Macau continues to clear the air on what’s in store for casino operators over the next several months. Officials have released more details about what is likely in store with the city’s updated gambling laws, and the details have operators and analysts a little less tense over the future.
Macau Concessions to Remain at Six
Friday’s announcement by the Macau authorities outlined the main elements of a bill that proposes a new gaming regulatory system. This will change the way the industry sees itself for the next few years.
The government-backed bill would allow for a maximum of six concessions, according to Macau’s Executive Council. It would also end the sub-concessional model.
The concession period was limited to 10 years, less than the 20 expected and requested. However, it can be extended for an additional three years in exceptional circumstances. The current concessions had a lifespan of 20 years.
Through some legal improvisation, three of the six current operators, Sands China Ltd., MGM China Holdings Ltd., and Melco Resorts and Entertainment Ltd., were allowed to enter the market. Their gaming rights are actually held by sub-concessions that were created from three concessionaires who were selected through a 2002 public tender. These original concessions were formed locally by Wynn Macau Ltd, SJM Holdings Ltd and Galaxy Entertainment Group Ltd.
Concession Delays Still Not off the Table
The newly-announced bill will be sent to the Legislative Assembly, where it will be voted upon by its members. It will depend on how long it takes for the procedure to complete. The city’s legislators can also make changes to the bill.
Andre Cheong Weng Chon, a spokesperson for the Executive Council, acknowledged that the Legislative Assembly might take some time to review the bill during Friday’s press conference. To give lawmakers enough time to review the bill, he said that the Macau government might consider prolonging the concessions.
Macau Operators To Pay More Taxes, but Avoid More Scrutiny
It was doubtful, at first, that the 35% special gaming tax would be changed. The subject didn’t come up when Macau’s government was reviewing the new gambling laws, but it has appeared now.
The effective rate is now almost 40%. Additional government tariffs are possible, but not likely. The Macau gaming tax rate is something that concessionaires are used to. However, they have to keep an eye on the final gambling laws, as Macau’s dependency on tax revenue, coupled with the COVID-19 pandemic, could still force changes.
The unexpected abandonment of the proposal that each concessionaire should have a representative or delegate from the government was a huge win for concessionaires. Many analysts and insiders pointed out how this idea could backfire on the government and possibly burden the SAR with unanticipated consequences like corporate liability issues. The government does have many options to control concessionaires, and it doesn’t need a representative at each venue.
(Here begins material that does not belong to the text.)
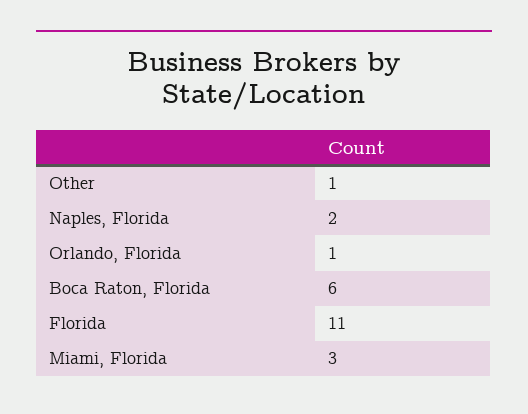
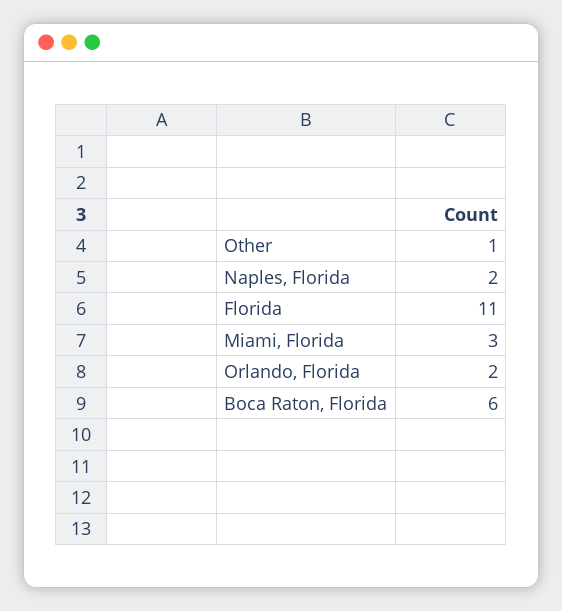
Orlando, Florida: 1 -> 2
Analysts Like What They See
The general verdict is that the new framework is beneficial to operators. JP Morgan analysts support this idea, as well. Analysts DS Kim, Amanda Cheng and Livy Liu stated over the weekend that a number of investors’ concerns had been “greatly alleviated if not removed” with the release of the updated details. “Some of investors’ biggest fears should now be alleviated,” they added.
A review of the updated gambling laws will likely commence this week and take about two months.